McGill Tribune: How does your experience working with SSMU qualify you for the position of president?
Katie Larson: I have been working with SSMU for a very long time now, around three years. The second year I started as VP External of Music Undergraduate Student Association, and so I sat on SSMU legislative council. And then last year, as president [of MUSA], I worked with Maggie and the other student presidents. This year, I’m back as legislative councillor and [VP] internal again, and I’ve put a lot more time into committee work, doing events, steering committee, external affairs, and funding. So it’s been a really good experience. The first time I did the SSMU thing I was working a lot for clubs & services … and then I worked there this summer as one of the culture/project coordinators.

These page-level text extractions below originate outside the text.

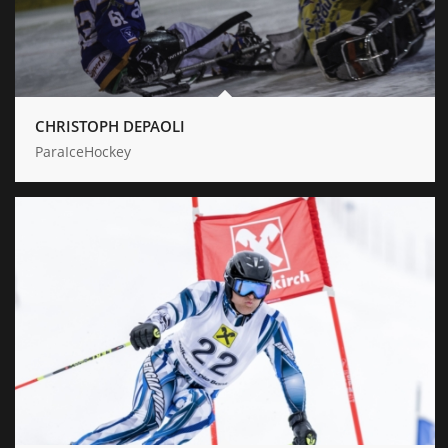
CHRISTOPH DEPAOLI
ParaIceHockey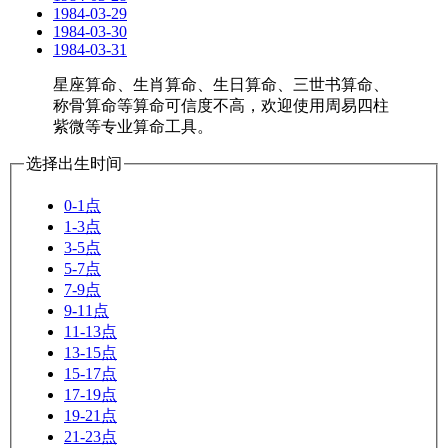
1984-03-29
1984-03-30
1984-03-31
星座算命、生肖算命、生日算命、三世书算命、
称骨算命等算命可信度不高，欢迎使用周易四柱
紫微等专业算命工具。
选择出生时间
0-1点
1-3点
3-5点
5-7点
7-9点
9-11点
11-13点
13-15点
15-17点
17-19点
19-21点
21-23点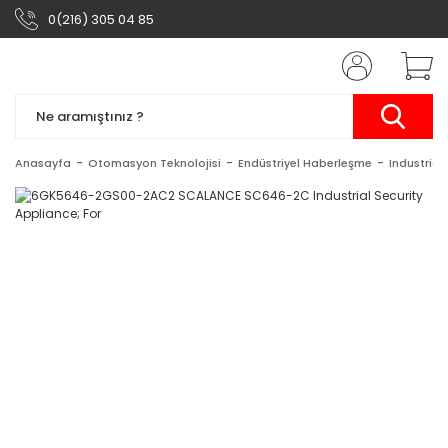
0(216) 305 04 85
Anasayfa
Otomasyon Teknolojisi
Endüstriyel Haberleşme
Industrial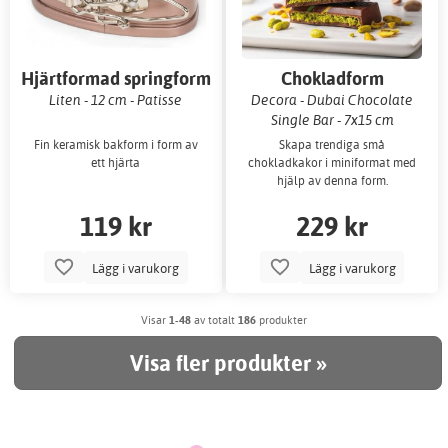
Hjärtformad springform
Chokladform
Liten - 12 cm - Patisse
Decora - Dubai Chocolate
Single Bar - 7x15 cm
Fin keramisk bakform i form av
Skapa trendiga små
ett hjärta
chokladkakor i miniformat med
hjälp av denna form.
119 kr
229 kr
Lägg i varukorg
Lägg i varukorg
Visar
1-48
av totalt
186
produkter
Visa fler produkter »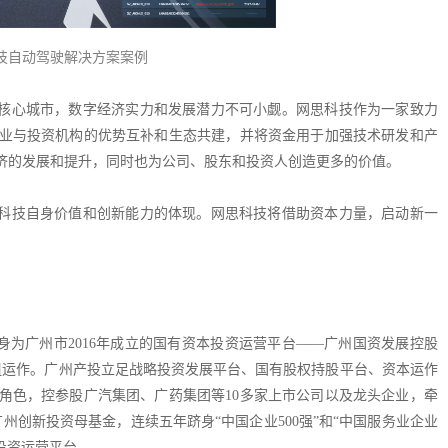
技自动驾驶解决方案案例
核心城市，数字经济实力和发展潜力不可小觑。网思科技作为一家致力
业与投资机构的优势互补和生态共建，并将资金用于加强技术研发和产
济的发展和提升，同时也为公司、股东和投资人创造更多的价值。
科技自身价值和创新能力的体现。网思科技将借助资本力量，启动新一
身为广州市2016年成立的国有资本投资运营平台——广州国资发展控股
日改组运作。广州产投立足战略投资发展平台、国有股权持股平台、资本运作
角色，控参股广汽集团、广药集团等10多家上市公司以及龙头企业，牵
广州创新投资母基金，连续五年跻身“中国企业500强”和“中国服务业企业
本投资运营平台。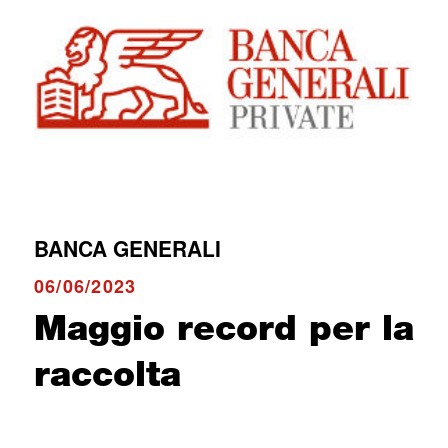
BANCA GENERALI
06/06/2023
Maggio record per la
raccolta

So I have a pretty good grasp on how it works day to day and what really goes on and where it is really going.
MT: Based on that experience what would you say the most important role of the president is?
KL: I think the president really needs to not only have a good kind of vision and grounding on what they think SSMU should be doing, but also needs to understand their role and responsibility, not only within SSMU, but also [as a representative of SSMU to the university]. They need to have a good grasp of what’s going on and a good understanding of how to say, “This is the situation,” or “this is what’s going on.
MT: What are your vision and grounding and voice for the SSMU president?
KL: Something that I see [not] as a challenge but as an opportunity as well is to really try to get more face time with students, both with SSMU executives as they’re representing so many different students … [I will] try to have as much of an open door as possible.
I also really want to keep the push going towards collaboration between the student associations, [and] the student groups on campus. Since I’ve been here working in them, I’ve seen it really go from the first year I did it … and since that’s where my background is, I’d like to bring that forward and see how we can get services involved in that.
Within the university, I [also] think that the things that the university should be really looking towards are from the student services perspective. Mental and physical health, [are] always an issue here. [There are] ways to improve that, not necessarily from [only] a budget perspective. I think having to commit to better communication about it or just keeping the website updated; just little things to make sure that everybody knows how to help themselves, even possibly asking each other how to partner or work with other things around the community to increase those services would be interesting.
On the academic side, two things that we have discussed at length with Professor Mendelson, have been advising and course evaluations, that is [deciding] when [course] evaluations [should] happen. [And also] making sure professors are following the rules about the syllabi. We’ve discussed different ways that it could be remedied. I think it’s very feasible; it’s just something that needs to be pushed through the channels, especially at Senate and at academic policy committee. I think that could happen next year.
Within SSMU, I’d really like to review the way that we do student staffing executive positions, because as president I’d be in charge of human resources, [I would be] looking for potentially other sources of funding, whether it be government or provincial grants to come in, to have us increase student staff hours or jobs if we can. And for the executive positions, they need to be more clearly defined in the constitution and bylaws so that the mandates can be clear and people can have more of a way to feel that they’re really empowered by legislation for the job to move forward with it.
MT: Speaking of consultation and engagement, do you have any plans to bolster GA participation, or do you have any plans for the GA now?
KL: It’s absolutely a necessity to have [a GA] when we need it. So for example, last year there was a 1,000 people at a GA because there was a serious issue, which was going on strike or not. So that’s an example [that if] people really want to make a strong decision, the platform needs to be available for it to happen. However, I don’t think that it’s necessarily productive or helpful if we’re just telling people, “Oh, come to the GA. Make a motion because we have to have a GA motion.” There’s not really any substance behind it. It’s not really helping anybody.